Сказать по правде, Мартин не читал ни одной строчки Рильке, и все это с его стороны – лишь иллюзия величия.
И еще: «С нами все должно быть по-другому, коренным образом по-другому, иначе все чудеса света будут растрачены понапрасну. Здесь я снова осознаю, как щедро мир осыпает меня дарами, но эти дары пропадают зазря. Что-то похожее переживала блаженная Анджела: «quand tous les sages du monde, – говорила она, – et tous les saints du paradis m’accablereraient de leurs consolations et de leurs promesses, et Dieu lui-même de ses dons, s’il ne me changeait pas moi-même, s’il ne commençait au fond de moi une nouvelle opération, au lieu de me faire du bien, les sages, les saints et Dieu exaspéraient au delà de toute expression mon désespoir, ma fureur, ma tristesse, ma douleur, et mon aveuglement!»[68] Это место (пишет Рильке) я год назад отчеркнул в книге, потому что испытывал те же самые чувства, понимал всей душой и ничего не мог с этим поделать, и с тех пор оно стало еще актуальнее…»

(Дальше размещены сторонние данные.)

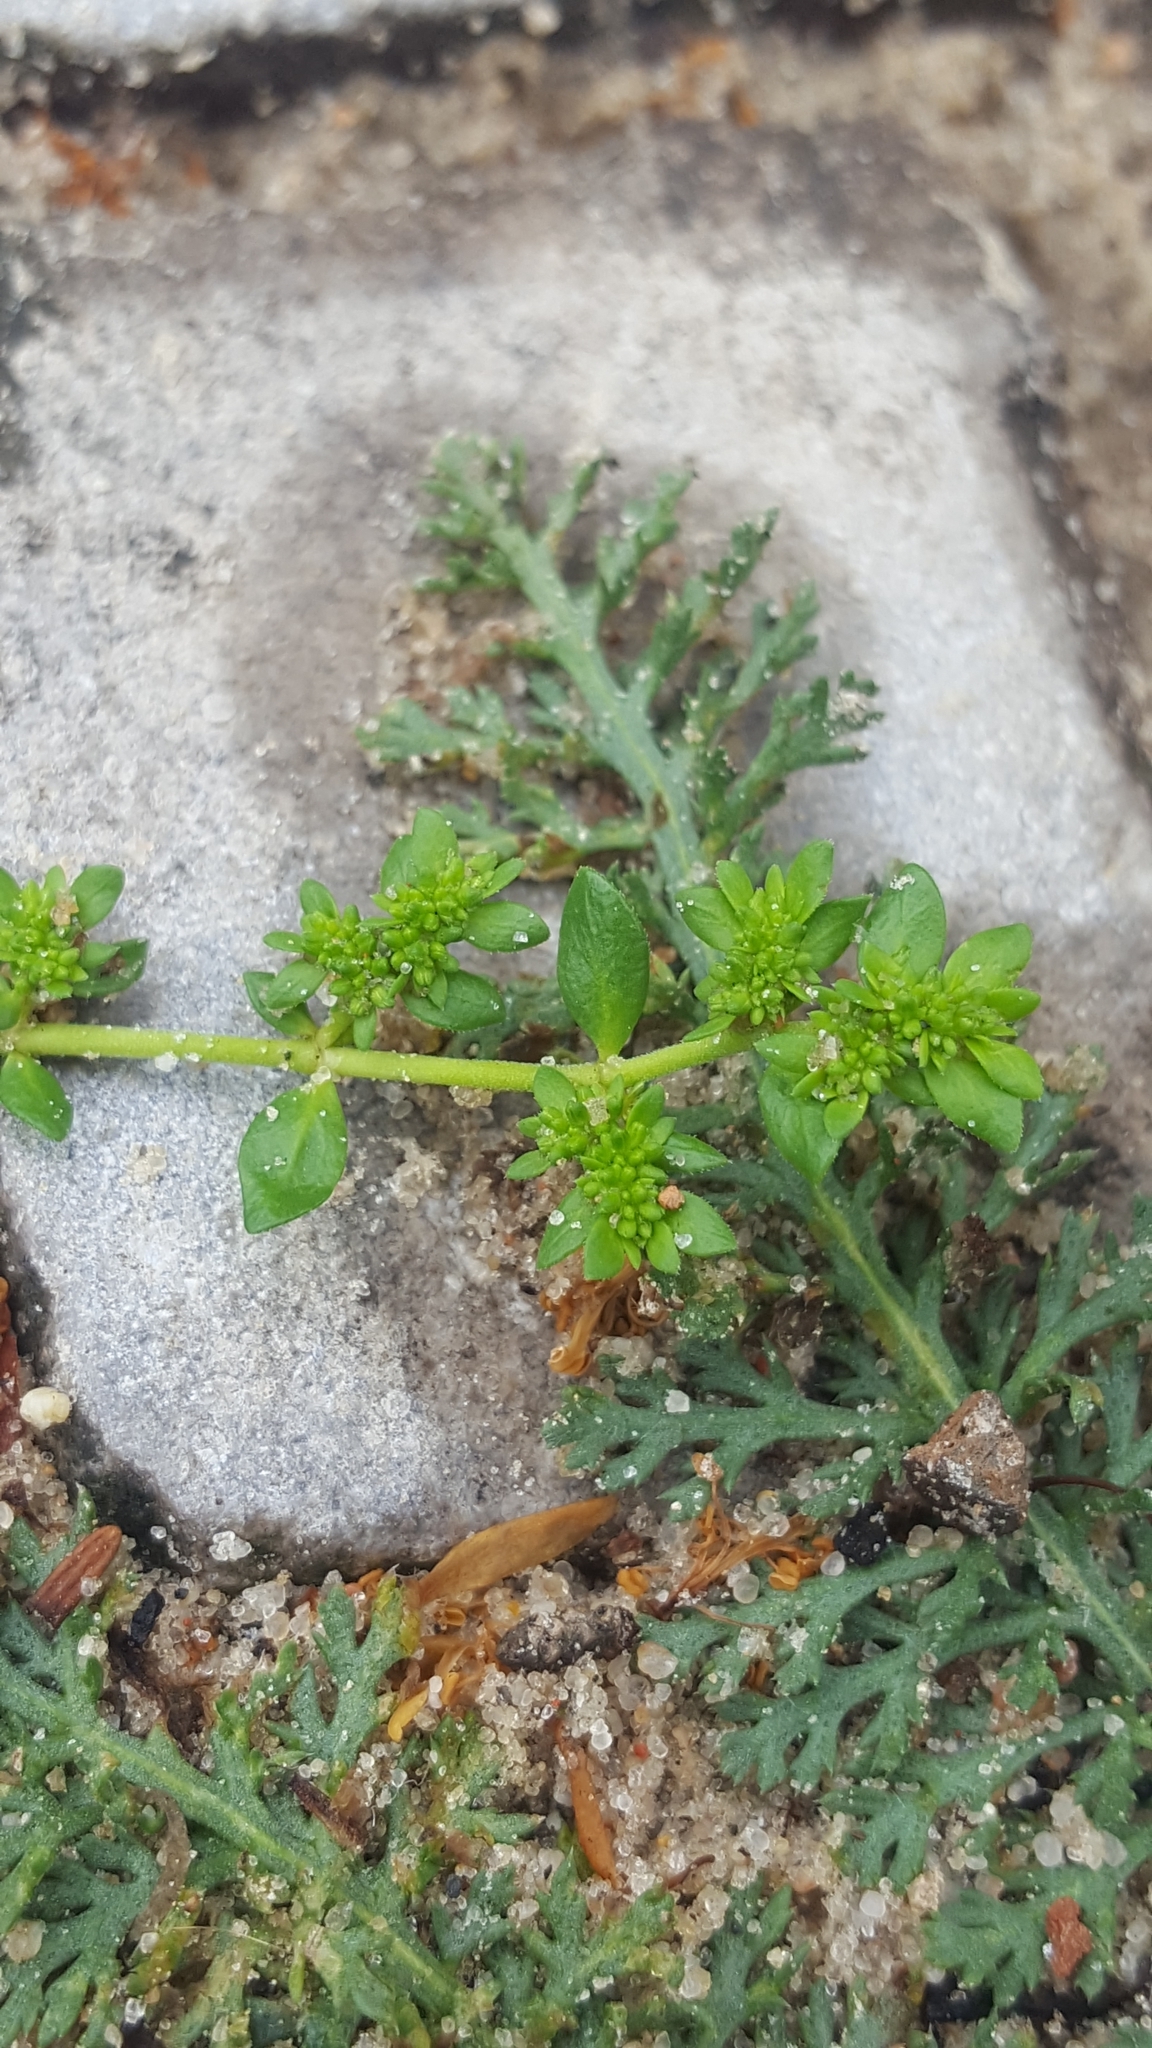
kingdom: Plantae
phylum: Tracheophyta
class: Magnoliopsida
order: Caryophyllales
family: Caryophyllaceae
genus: Herniaria
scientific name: Herniaria glabra
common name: Smooth rupturewort
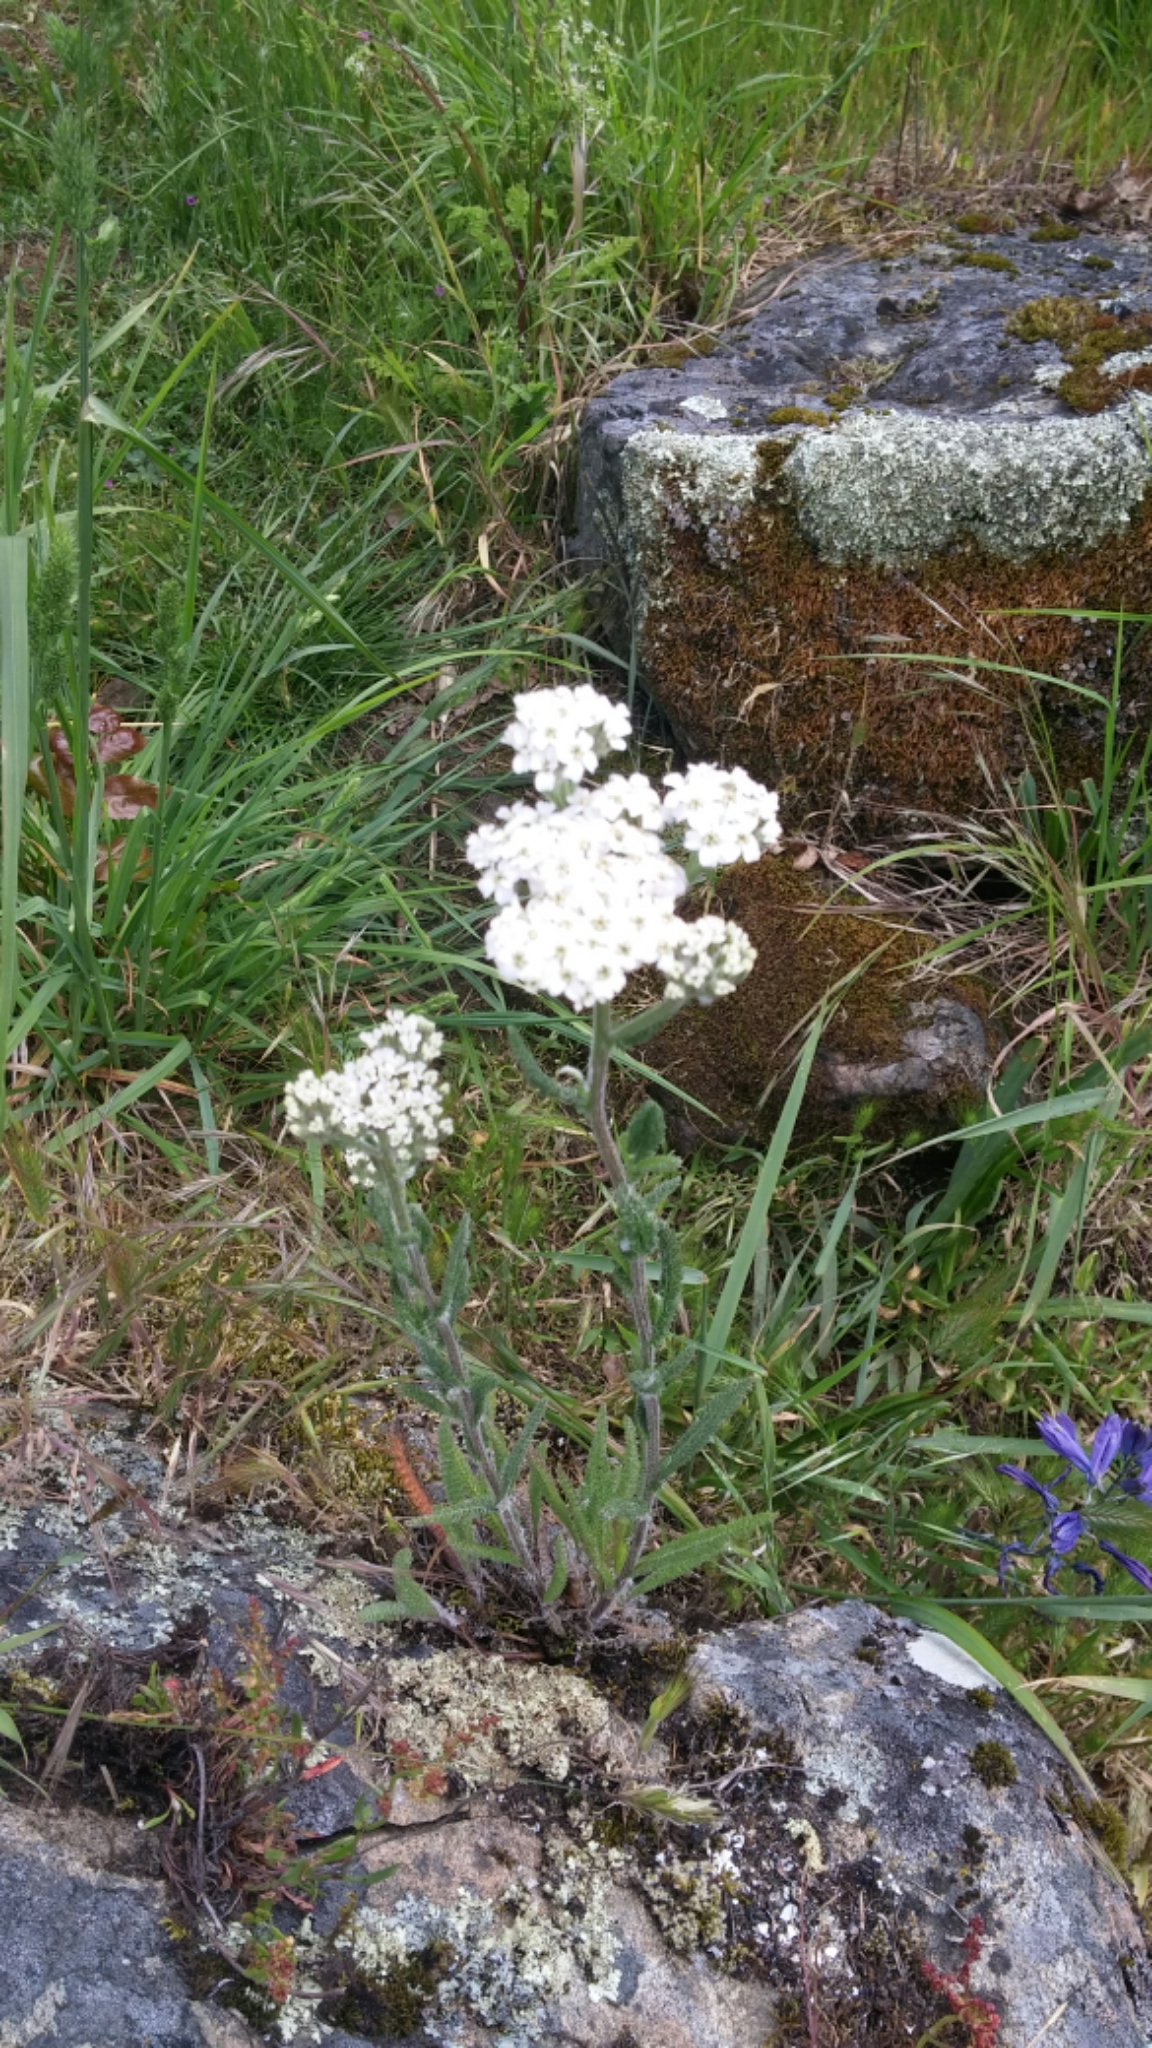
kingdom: Plantae
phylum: Tracheophyta
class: Magnoliopsida
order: Asterales
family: Asteraceae
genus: Achillea
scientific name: Achillea millefolium
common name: Yarrow
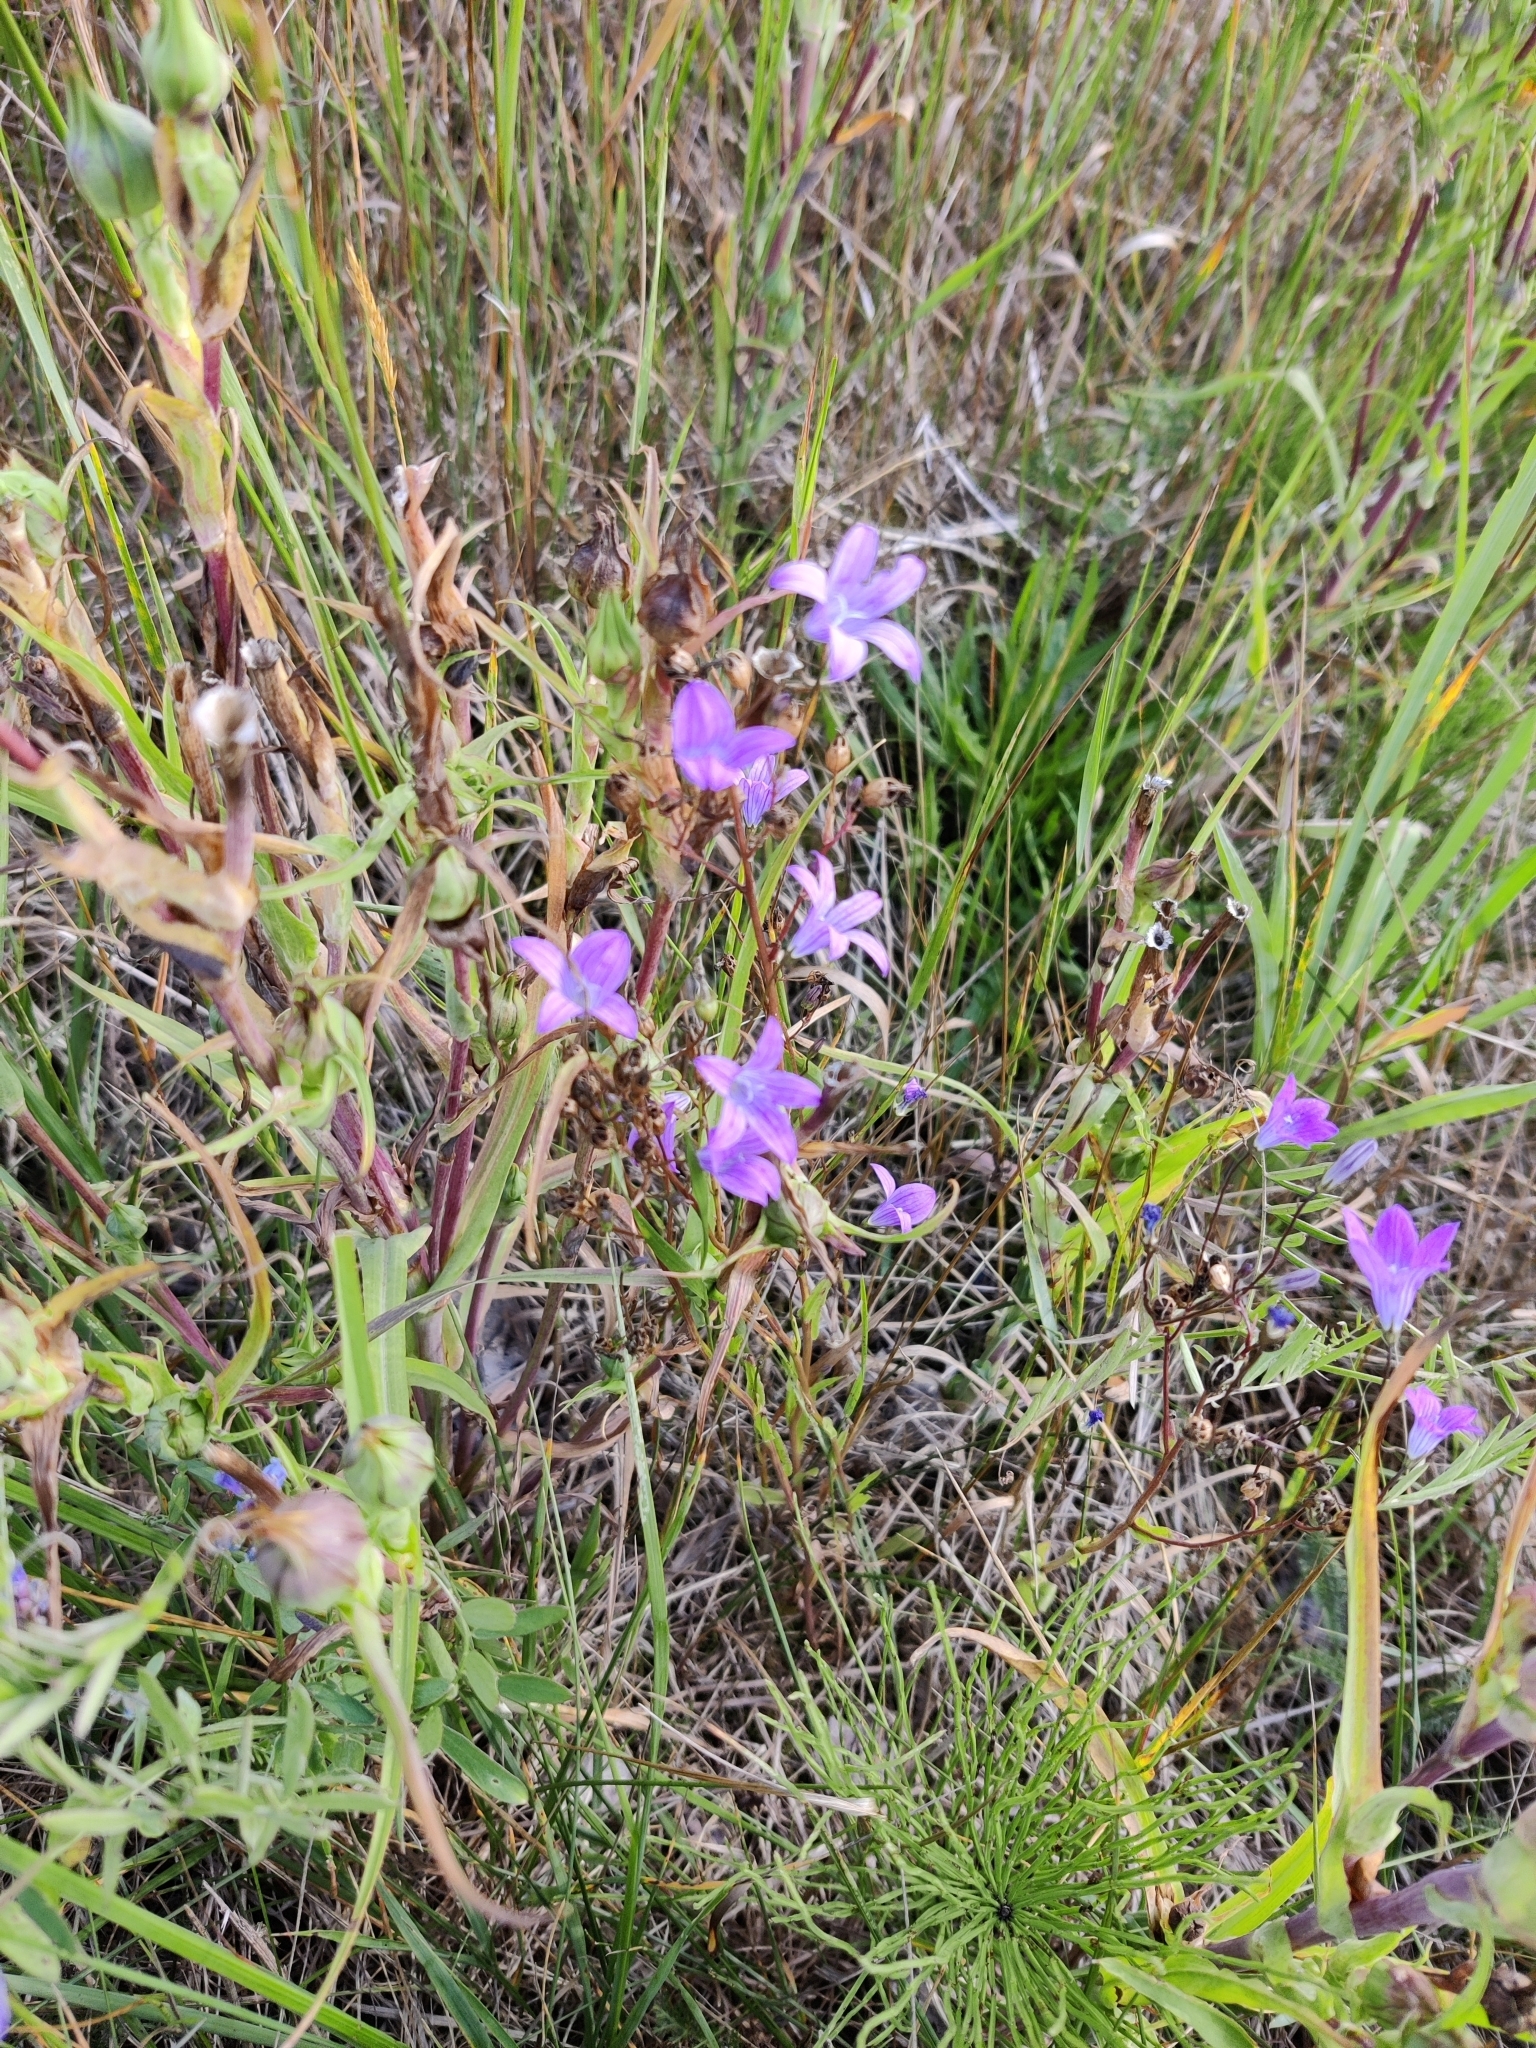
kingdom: Plantae
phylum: Tracheophyta
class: Magnoliopsida
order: Asterales
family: Campanulaceae
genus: Campanula
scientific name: Campanula patula
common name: Spreading bellflower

Frère JACQUES – Frère JACQUES —
Sonnez les MATINES! Sonnez les MATINES!
Мартину снилось, как он смотрел на безумные картины Босха, в Роттердаме. Наверное, я их где-то видел, сами картины или их репродукции, особенно пугающе жуткого «Святого Христофора». Сон о картинах предваряло видение гигантского кинотеатра, тоже, по-видимому, в Роттердаме, но лежащем в руинах, высокой причудливой башни, на вершине которой непрерывно звонили церковные колокола.
Потом заиграли шарманки, огромные, как торговые палатки, их ручки закрутились с энергией, какой ожидаешь от кочегара на пароходе, то есть от меня самого, выгребающего пепел из зольника и швыряющего его на лебедку… Я знал человека, который, вытряхивая золу за борт, сам полетел в воду вместе с ведром. Тот парень тоже чем-то смахивал на меня.